(WHNT) – A Ukrainian chef is using his skills to help his own country and its resistance to the Russian invasion. levgen Klopotenko is turning his restaurant into a bomb shelter for civilians and feeding hungry Ukrainian fighters.
Klopotenko won MasterChef Ukraine in 2015 and gained a large following from the reality TV series. Now he’s using that influence to benefit his country.
“Alot of people who are afraid around you, you need to support them if you want them to stay alive. If you want to make your country win [the war] you don’t pay attention. You see people are scared so you just give them food. The food is the fuel for now,” says Klopotenko.
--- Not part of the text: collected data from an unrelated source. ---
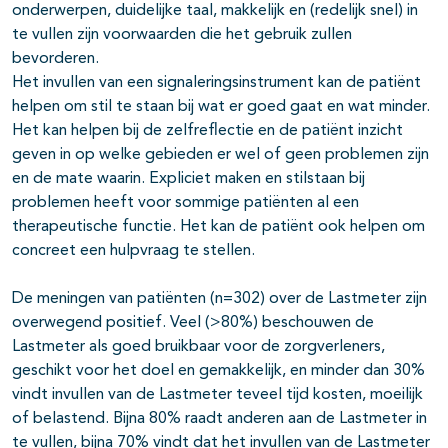
onderwerpen, duidelijke taal, makkelijk en (redelijk snel) in
te vullen zijn voorwaarden die het gebruik zullen
bevorderen.
Het invullen van een signaleringsinstrument kan de patiënt
helpen om stil te staan bij wat er goed gaat en wat minder.
Het kan helpen bij de zelfreflectie en de patiënt inzicht
geven in op welke gebieden er wel of geen problemen zijn
en de mate waarin. Expliciet maken en stilstaan bij
problemen heeft voor sommige patiënten al een
therapeutische functie. Het kan de patiënt ook helpen om
concreet een hulpvraag te stellen.
De meningen van patiënten (n=302) over de Lastmeter zijn
overwegend positief. Veel (>80%) beschouwen de
Lastmeter als goed bruikbaar voor de zorgverleners,
geschikt voor het doel en gemakkelijk, en minder dan 30%
vindt invullen van de Lastmeter teveel tijd kosten, moeilijk
of belastend. Bijna 80% raadt anderen aan de Lastmeter in
te vullen, bijna 70% vindt dat het invullen van de Lastmeter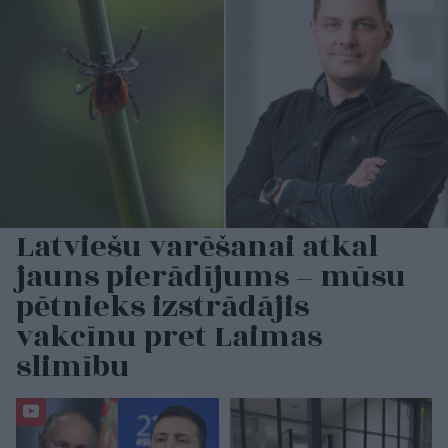
Latviešu varēšanai atkal
jauns pierādījums – mūsu
pētnieks izstrādājis
vakcīnu pret Laimas
slimību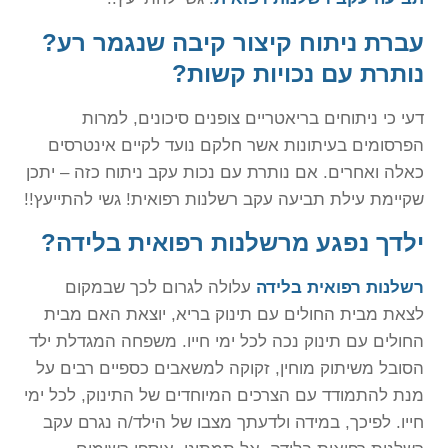
עברת ניתוח קיצור קיבה שנגמר רע?
נותרת עם נכויות קשות?
דעי כי ניתוחים בריאטריים צופנים סיכונים, למרות
הפרסומים בעיתונות אשר חלקם נועד לקיים אינטרסים
כאלה ואחרים. אם נותרת עם נכות עקב ניתוח כזה – יתכן
שקיימת עילת תביעה עקב רשלנות רפואית! גשי להתייעץ!!
ילדך נפגע מרשלנות רפואית בלידה?
רשלנות רפואית בלידה
עלולה לגרום לכך שבמקום
לצאת מבית החולים עם תינוק בריא, יוצאת האם מבית
החולים עם תינוק נכה לכל ימי חייו. משפחה המגדלת ילד
הסובל משיתוק מוחין, זקוקה למשאבים כספיים רבים על
מנת להתמודד עם הצרכים המיוחדים של התינוק, לכל ימי
חייו. לפיכך, במידה ולדעתך מצבו של הילד/ה נגרם עקב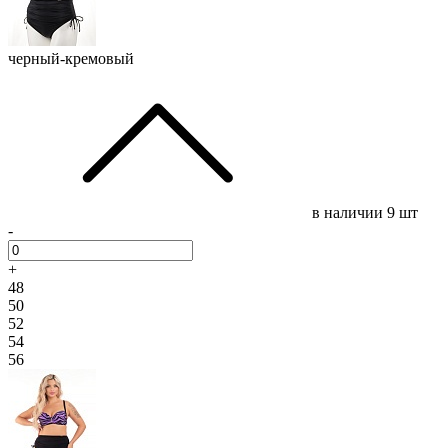
черный-кремовый
в наличии
9 шт
-
+
48
50
52
54
56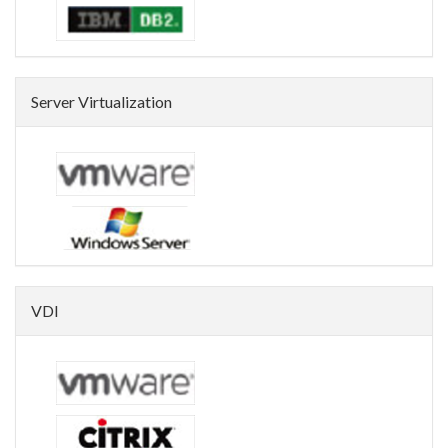
Server Virtualization
VDI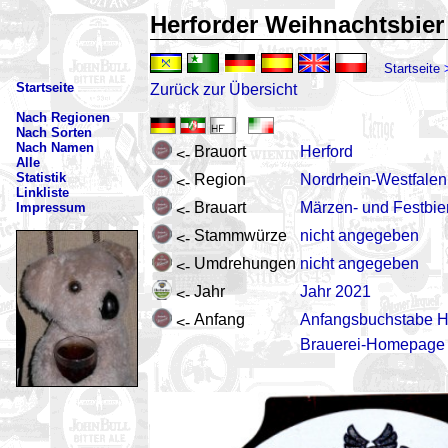
Herforder Weihnachtsbier
Startseite
Startseite
Zurück zur Übersicht
Nach Regionen
Nach Sorten
Nach Namen
Brauort
Herford
<-
Alle
Statistik
Region
Nordrhein-Westfalen
<-
Linkliste
Brauart
Märzen- und Festbie
Impressum
<-
Stammwürze
nicht angegeben
<-
Umdrehungen
nicht angegeben
<-
Jahr
Jahr 2021
<-
Anfang
Anfangsbuchstabe 
<-
Brauerei-Homepage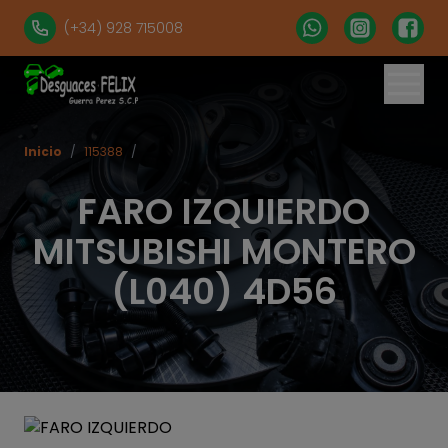
(+34) 928 715008
Inicio
/
115388
/
FARO IZQUIERDO
MITSUBISHI MONTERO
(L040) 4D56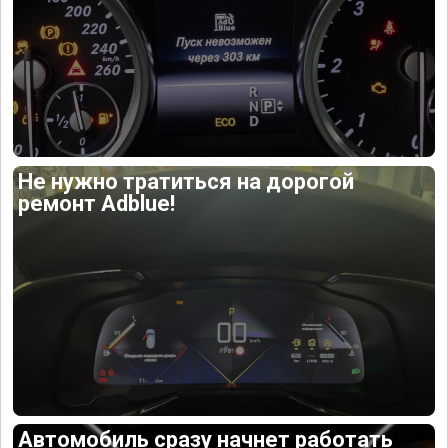
Не нужно тратиться на дорогой
ремонт Adblue!
Автомобиль сразу начнет работать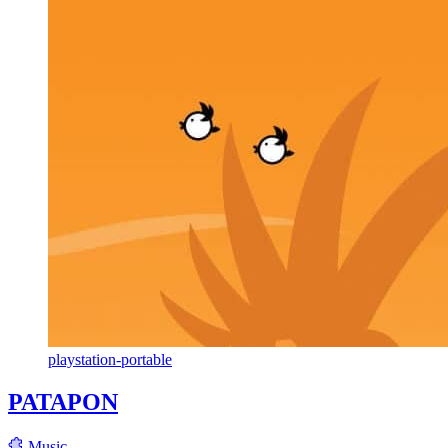
playstation-portable
PATAPON
Music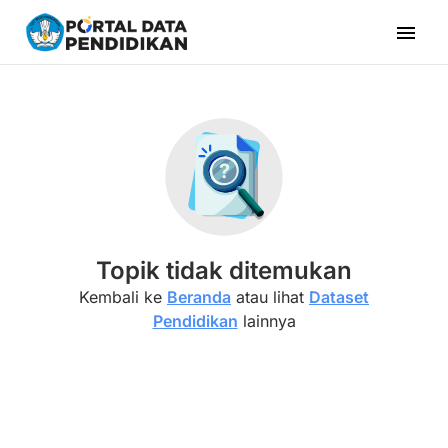
menu
Empty result
Topik tidak ditemukan
Kembali ke
Beranda
atau lihat
Dataset
Pendidikan
lainnya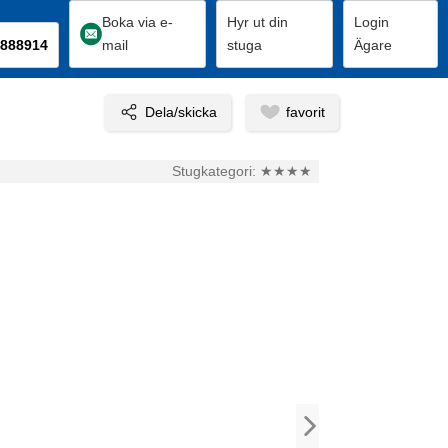
Boka via e-
Hyr ut din
Login
888914
mail
stuga
Ägare
Stugkategori:
★★★★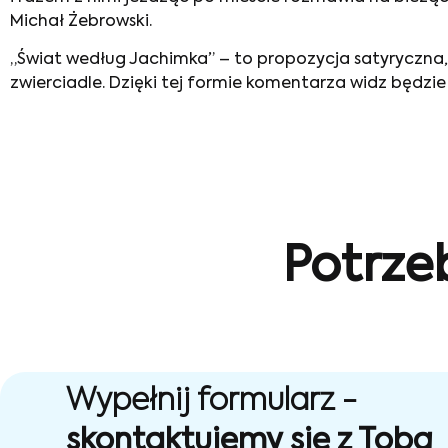
Michał Żebrowski.
„Świat według Jachimka” – to propozycja satyryczna,
zwierciadle. Dzięki tej formie komentarza widz będ
Potrze
Wypełnij formularz -
skontaktujemy się z Tobą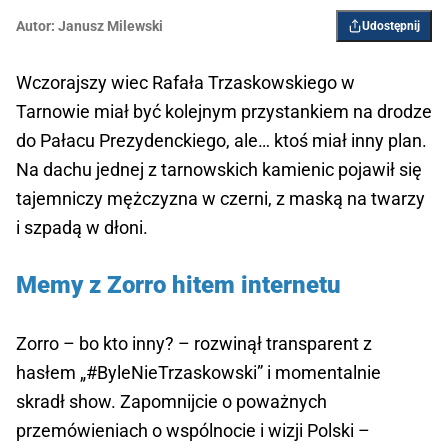
Autor:
Janusz Milewski
Udostępnij
Wczorajszy wiec Rafała Trzaskowskiego w
Tarnowie miał być kolejnym przystankiem na drodze
do Pałacu Prezydenckiego, ale… ktoś miał inny plan.
Na dachu jednej z tarnowskich kamienic pojawił się
tajemniczy mężczyzna w czerni, z maską na twarzy
i szpadą w dłoni.
Memy z Zorro hitem internetu
Zorro – bo kto inny? – rozwinął transparent z
hasłem „#ByleNieTrzaskowski” i momentalnie
skradł show. Zapomnijcie o poważnych
przemówieniach o wspólnocie i wizji Polski –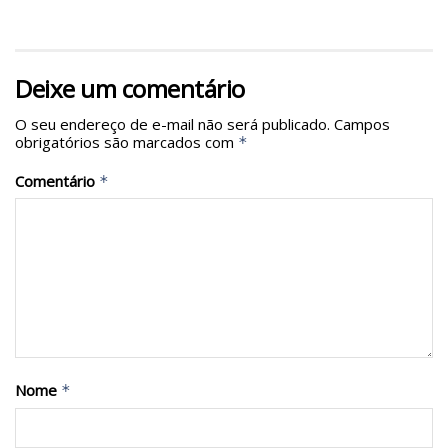
Deixe um comentário
O seu endereço de e-mail não será publicado.
Campos
obrigatórios são marcados com
*
Comentário
*
Nome
*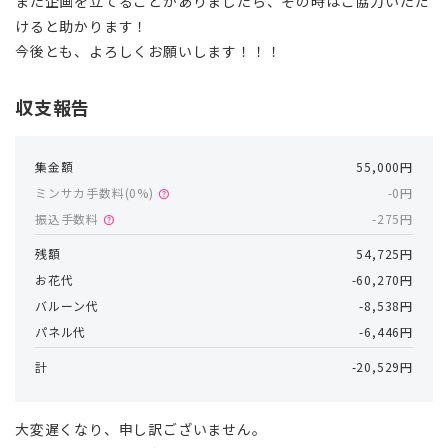
また企画を立てることがありましたら、その時はご協力いただ
けると助かります！
今後とも、よろしくお願いします！！！
収支報告
集金額
55,000円
ミンサカ手数料(
0
%)
-0円
help
振込手数料
-275円
help
残額
54,725円
お花代
-60,270円
バルーン代
-8,538円
パネル代
-6,446円
計
-20,529円
大変遅くなり、申し訳ございません。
Klopotenko has several clear goals: to talk about what’s happening in Ukraine, to organize feeding army members and refugees, to help Ukrainians figure out recipes that can be created with limited goods and to help fundraise for humanitarian aid.
When war broke out, he transformed his upscale traditional Ukrainian restaurant in Kyiv into a shelter and started serving meals to those in need.
“I have this basement that I changed into a bomb shelter. I reorganized my kitchen and now I’m feeding the army, the civil army and those people who were sleeping in the restaurant because they’re not allowed to go outside alot of the time because of air signals,” says Klopotenko.
He says food is fuel and he is focusing on making warm and hearty traditional dishes with whatever supplies he can get his hands on.
“For now, we eat alot of buckwheat, we eat alot of rice, we eat alot of borscht. It is our main dish because borscht is about your home. When Ukrainian people eat borscht it feels like you are at home and nothing is happening, it’s a safety,” says Klopotenko.
Klopotenko says cooking for the army and for refugees is his way of fighting back against Russians invading their land.
“If you’re sitting in a normal place in the world at a café where there is no war and some chef tells you that the food is about life, yeah it is… but for now it is 100% about life,” says Klopotenko.
This week he left behind his established team in Kyiv to feed army members and moved west to Lviv near the Poland Border to feed refugees.
“Today I was cooking for refugees in the railway station, it was like about 1,500 people so I’m doing that some days. In Kyiv, everything is organized with the team for my restaurant. They are cooking there and I’m trying to be useful here,” says Klopotenko.
He’s also helping launch the global campaign #makeborschtnotwar. Borscht is a soup traditionally made in Ukraine. Klopotenko says it is his hope that restaurants around the world will start offering the dish and serve it up with information about what’s going on in his country.
Beyond that, Klopotenko says restaurants can donate profits from Ukrainian dishes to help feed people in Ukraine where food is getting sparse.
“You can sell this in your restaurant or café or some outdoor market. You can make the borscht and donate the money to our army or our refugees,” says Klopotenko.